# start of Records for the task
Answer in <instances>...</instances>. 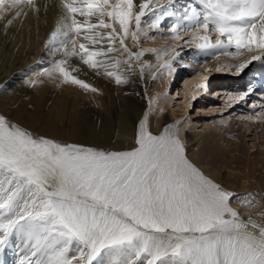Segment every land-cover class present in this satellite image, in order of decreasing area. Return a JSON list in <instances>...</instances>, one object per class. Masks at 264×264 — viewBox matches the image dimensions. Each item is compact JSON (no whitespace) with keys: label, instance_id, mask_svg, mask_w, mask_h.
Masks as SVG:
<instances>
[{"label":"snow or ice","instance_id":"1","mask_svg":"<svg viewBox=\"0 0 264 264\" xmlns=\"http://www.w3.org/2000/svg\"><path fill=\"white\" fill-rule=\"evenodd\" d=\"M202 2L207 9L203 17L195 7L185 8L183 19L189 23L174 24L169 29L172 39L180 38L181 27L197 33L201 28L208 32L212 25L218 34L215 44L208 35L191 37L203 41L198 45L202 50L233 44L237 50L264 49V0ZM74 3H63L68 14L64 30L53 31L48 43L70 32L80 36L83 31V39L93 45L106 38V51L89 50L85 43L77 50L76 39H70L69 50L61 42L64 55L79 56L92 69L103 68L117 85L125 83L121 75L109 70L121 61L109 65L96 58L112 53L117 39L128 54L123 63L129 68L133 57L138 61L144 55L143 51L132 53L125 39L131 34L133 42H139L141 17L151 0L139 5L138 13H133L134 0H118L111 11H106L109 0H84L86 10ZM18 4L40 11L36 0H0V18ZM77 13L107 15L119 23L123 36L103 19L81 23L75 19ZM21 14L16 11L14 18ZM133 18L135 30L130 33ZM159 22L157 18L153 26ZM12 23L9 19L7 26ZM100 28L111 31L106 37L88 34ZM220 37L227 39V45ZM67 64V59H61L37 75L54 79L58 74L65 84L98 91L74 76L77 69L70 70ZM245 67L241 64L236 70ZM41 82L33 79L28 85L35 88ZM243 98L244 94L229 95L233 102ZM179 123L154 135L147 128L146 116L139 125L135 148L104 151L36 136L0 114V253L10 238L21 236L33 249V257L40 254L24 264H264V225L251 218L243 220L231 205L235 194L187 157Z\"/></svg>","mask_w":264,"mask_h":264},{"label":"rangeland","instance_id":"2","mask_svg":"<svg viewBox=\"0 0 264 264\" xmlns=\"http://www.w3.org/2000/svg\"><path fill=\"white\" fill-rule=\"evenodd\" d=\"M163 1L151 0L149 8L145 9V15L141 17L139 42L134 43L131 39V34H129L130 39L126 44L128 49L132 53L143 51L144 55L138 61L133 57L131 68L127 66V69H123L122 72L113 70V72L121 75L126 80V87L123 93L119 89L122 98L125 99L123 102L131 104V107H135L139 112L138 116L134 115L132 128L138 131L141 121L146 116L147 121L149 118L160 120L161 122L171 121V118H173V111L171 110L178 112V104L184 105L189 101L184 83L187 76L189 77L192 73L194 74V72L204 69L210 72L211 77L207 85L209 89L202 90L203 95L195 99V101H191L185 112L179 111V117L174 121V125L180 122L178 125L180 137L188 155L191 153L189 151L198 152L196 155L200 160L198 167L211 179L220 183L226 190L235 194L231 205L240 213L241 218L247 220L251 217L253 221L260 224L259 221H264L262 219L264 218L262 217L264 216V49L257 50L253 47L252 51L247 48L237 50L233 44L223 47L224 50L221 47L202 50L198 45L203 43V41L191 40V37L197 34L208 35L211 37V42L215 44L218 34L211 30L212 25L209 26L210 30L208 32L201 28L197 33H194L182 30L185 22L181 23V25L178 20L174 23L171 20L166 21L170 16H176L178 11H182V14H185L184 9H191L192 7L197 9L202 18L207 11L202 0ZM112 2L111 7L109 9L106 8V11H111L117 0H112ZM178 8L179 10H177ZM163 9L165 10L163 11ZM16 11H21L22 13L19 18H14ZM178 16L177 18L182 22L181 15L178 14ZM157 18H159L160 22L157 27H154L153 25ZM9 19L13 20L11 26H7ZM84 19L93 24L103 19L105 23H112L117 33L123 36L116 22L107 15L101 17L96 14L90 17L80 16L77 18L81 23H84ZM170 22H172L171 25H168ZM174 24L182 26L178 29L179 39L171 38L174 34L169 29ZM0 30L3 32L11 52L13 48L16 49L14 54L16 59L12 60L13 66H15L16 62L23 59L20 55L26 54L25 52L28 51L29 45L36 49L34 51L32 49L28 57L34 55L37 49L42 50L39 54L41 62L32 64L23 73L24 77L15 78L8 89L11 93L18 87L23 91L20 99L13 100L16 104L6 110L8 118L19 122L23 127L29 128L33 123L30 119L31 113H33V108L30 104L32 100L30 99L35 98V96L31 95L33 89L28 85V77L35 75L39 68L38 66L44 67V65H47L52 67L55 63L54 50L57 45L55 41L52 44L48 43L51 33L54 31L52 30L51 2L45 5L43 3V8H40L39 13L29 9L25 10L18 4L17 8L12 9L3 18H0ZM98 30L104 32L105 36L111 31V29L103 28ZM134 30L135 20L130 24V33ZM220 39L224 40L225 45H227L228 42L225 37H220ZM111 46L115 49L112 53H114L116 60L121 61L120 64H123L128 59V54L120 47L119 40L117 39ZM219 49L231 54H225V58L220 59ZM166 54L169 56L166 59H162ZM253 56H260L261 59L252 60ZM72 61V64L75 65L74 68L77 69L79 60L73 58ZM147 61H153V66L156 63H159V65L156 69L150 71L147 70ZM249 61L251 62L249 63ZM221 62H228L229 66L221 68L218 66ZM184 63L185 65H182ZM244 63L247 64V67L237 71L236 69ZM86 66L90 68L85 65V70ZM141 68H143L142 73ZM173 69H177L176 84L173 87L168 86L165 90L166 101L159 100L161 103L163 102L164 108L161 110L162 115L160 116L155 111L154 98H161L162 95L159 91L157 92V89H161L163 83H166L164 77L168 76V73L170 74ZM219 69H222V71H218ZM25 73L29 75L25 76ZM93 75L91 72V77ZM101 79L108 83L109 92L112 91L115 84L112 83L111 77L104 74ZM101 79H99V82ZM202 84L199 83V85ZM51 92L50 96L54 98L57 93L62 94L64 91L55 88ZM240 94H244L243 99L235 102L229 100V95L237 97ZM102 96L104 97L102 103L105 105L106 111L99 108L96 102L93 103L88 100L90 99L88 97L84 102L90 104L92 111L96 108L103 117H110V112L108 111H110V107H114L119 103L120 97L116 95V92ZM70 101L72 105L79 103V101L75 100ZM49 109L48 105H44L40 112L43 115L48 113ZM53 112L58 117L57 109H54ZM18 113L19 115H17ZM21 113L27 116L24 120L21 119V116H23ZM249 117L253 118L249 119ZM57 121L58 118L55 121L57 128L67 127L66 122L62 124ZM36 124L39 126V123ZM27 130L36 136L42 134L39 133L40 131L37 128H29ZM66 131L67 133L62 139L68 138L72 130L66 129ZM103 148L107 147L100 146L96 149L100 150ZM261 225L263 224L261 223ZM71 254H74V252H70ZM18 264L24 263L19 262Z\"/></svg>","mask_w":264,"mask_h":264},{"label":"bare ground","instance_id":"3","mask_svg":"<svg viewBox=\"0 0 264 264\" xmlns=\"http://www.w3.org/2000/svg\"><path fill=\"white\" fill-rule=\"evenodd\" d=\"M51 2V14H52V30H56L57 28H61V31H63V24L65 23V17L68 15L66 12V9L63 8V3L65 2H72V0H36V3L40 6V8H43L44 5ZM118 2V0H117ZM147 0H134V7H133V13L139 12V5L146 3ZM161 2H164L161 0ZM160 2V3H161ZM112 0H109V6L107 9H109L112 5ZM159 3V2H158ZM25 10L29 9L32 10L30 6L27 4H20ZM155 5V4H154ZM160 5V4H159ZM74 6L80 7L86 10L87 5L84 4V1L82 0H75ZM165 9H163L164 11ZM179 10V8L177 9ZM166 13V12H164ZM174 14V13H173ZM181 15L182 22L178 16ZM79 13L75 14V19L79 18ZM184 14H182V11H178L176 16H170L169 19H166V21L171 20L173 23L178 20L179 24L184 23L187 25L189 21L183 19ZM167 18V17H166ZM134 21V18L131 22ZM70 22V21H69ZM85 22V19L83 20ZM110 22V21H109ZM170 22L168 25H171ZM131 24V23H130ZM116 25L119 27V23L116 22ZM182 25V24H181ZM117 28V27H116ZM95 33H104L101 30L94 29L91 33L88 34H95ZM85 33L82 31L80 36H76L74 32H70L68 37L59 36L58 39L55 41L57 48L54 50L55 54V62L61 60V59H67L68 64L67 66L69 69H75V65L72 64V59L76 58L79 60V67L77 68V71H74L72 74L76 76L78 79H81L91 85L92 87L96 88L98 91L96 93H93L91 91H85L81 89L77 85H71V84H65L62 82V77H59L57 74L54 79L48 78L47 76L43 75H37L38 73H41L44 68H51L47 65L38 66V70L36 71L35 75L29 76V80H38L42 81L39 83L35 88L31 87L33 90L31 91V95L33 94L35 98H32L30 102L33 113L32 116H30V119L33 121L32 126L29 127L37 128L42 134H39L38 136H43L46 138L53 139L55 141H58L60 143H72L81 145L84 147H91L93 149H96L100 146H104L107 148H103L100 150L104 151H130L133 148L136 147L135 139H136V133L137 130L132 128V123L134 120V115L138 116L139 112L135 107H131V104H126L125 99L122 98L121 92L119 89L123 91L125 90V84L122 83L117 85L115 83L114 78L112 79V83L115 84V86L112 88V91L109 92L108 83L105 80H102V76H104V69L100 68L99 71L92 69L91 67L88 68L83 64V61L79 58V56L76 57H65L64 50H63V44L67 45V48L70 50L72 45L70 43V39H76L77 41V50H79V44L85 43V45L89 48V50H103L106 51L107 47H109V43L107 39L105 38L104 41L100 44H91L88 41H85L83 39V35ZM106 37V36H105ZM130 39V35L125 39V44H127ZM113 45V44H112ZM60 49V51H57V49ZM33 49V51L36 49L32 45H29L28 51L25 52L26 54L20 55L23 59L16 62L15 66L12 64V60L16 59L14 58V54L16 49L13 48V51L11 52V49L8 48L7 41H5V37L3 35V32L0 30V114H4L6 117H8V113H6V110H9V107L12 105H15L16 102H13V100H18L20 97H22L23 91L21 89L16 88L14 91L9 92L8 89L12 85V81L17 77H24L23 73L28 70L29 67L32 66V64L36 62H41V58L39 57L41 49H37L34 52V55H31L28 57V54ZM224 50V48H222ZM222 49H219V53L221 56L220 59L225 58L227 55V52H223ZM226 54V55H225ZM169 55H164L162 59H166ZM9 57V58H8ZM28 57V59H27ZM98 60H105L109 65H112L115 63L116 58L114 56V53H109L107 56L104 57H97ZM167 61V60H166ZM153 61H147L148 66L147 70L156 69L159 63H156L153 66ZM222 63V64H221ZM219 67H227L229 66L228 62L224 63L221 62ZM245 64V63H244ZM172 65V64H171ZM182 65H185L182 64ZM128 64H120L118 67H111L109 70H120L122 72L123 69H127ZM178 69V68H177ZM177 69H173V71L168 76H165L166 83H163L161 89H157V92L159 91L162 95L161 98L157 99L154 98V104H155V111L159 113V115H162V109L163 108V102L161 103L159 100L166 101L165 99V90L168 86H174L176 84L175 79L178 75ZM218 71H222V69H219ZM217 71V72H218ZM91 72L94 74L93 77H91ZM179 73V72H178ZM29 74L25 73V76H28ZM96 77V78H95ZM211 77V73L207 70H200L199 72L192 73L189 77L185 79V87L187 91V97L189 98V101L184 105L178 104L179 111H186L191 104V101H195V99L200 98L203 95L202 90L209 89L207 87L208 81ZM99 79L101 81L99 82ZM27 81V80H26ZM199 83H203L204 87H200ZM58 88L62 92V94L57 93L56 97L50 96V93H52V89ZM51 89V91H50ZM116 92V95L120 97L119 103L116 104V106L110 107V117H103L101 113H99L96 108L92 111L90 104H88L86 101L87 97L90 98L88 100H91L93 103L96 102V105L99 106V108L104 109L103 111H106L105 105H103L102 100L104 97L102 95L105 94H112ZM12 94V95H11ZM164 95V96H163ZM10 100V101H9ZM70 100L79 101V103H74L72 105ZM44 105H48L49 112L46 114H41L40 110H42V107ZM57 109L58 111V117H56V114H54L53 110ZM172 112V120L171 121H165L161 122L160 120H156L153 118H149L147 121V128L148 130L154 134L158 135L163 132L165 126L168 125H174V121L178 119L179 117V111L176 112L175 110H171ZM183 113V112H181ZM23 115V113H21ZM19 115V113L17 114ZM133 115V117H132ZM27 116L23 115L21 116V119L24 120ZM29 117V115H28ZM18 118V117H17ZM16 118V119H17ZM56 118H58L59 123H65L66 122V128H60L56 127L55 121ZM11 120V119H10ZM14 123H17L21 126L19 122H15V120H11ZM135 122V121H134ZM36 123H39V126H37ZM30 125V124H29ZM23 127V126H22ZM25 129H29L24 127ZM66 129L72 130L70 133V136L68 138L62 137L67 133ZM111 147V148H110ZM108 149V150H107ZM186 155L187 157L195 164L200 165V160L197 158V151H189L191 152L190 155H188L187 149ZM196 160V163H195ZM200 168V167H199ZM201 169V168H200ZM247 212V211H246ZM250 213V212H249ZM248 214V212H247ZM245 213V215H247ZM264 217V216H262ZM251 218V217H250ZM254 218V217H253ZM261 219V218H260ZM264 220V218H262ZM249 220V219H247ZM245 220V221H247ZM262 220V221H263ZM259 223L264 225V221ZM33 249L29 246V244L25 241V239L21 236H13L10 238L9 244L6 247L5 251L3 253H0V264H18L19 262H27L32 261L34 262L36 259L40 258V254L38 253L36 257L32 256ZM74 252V251H73ZM75 254V252H74Z\"/></svg>","mask_w":264,"mask_h":264}]
</instances>
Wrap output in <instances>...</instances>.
# end of Records for the task
### Aim
Pull out every line from the entries above that contains the word "output".

### Result
Wrap output in <instances>...</instances>.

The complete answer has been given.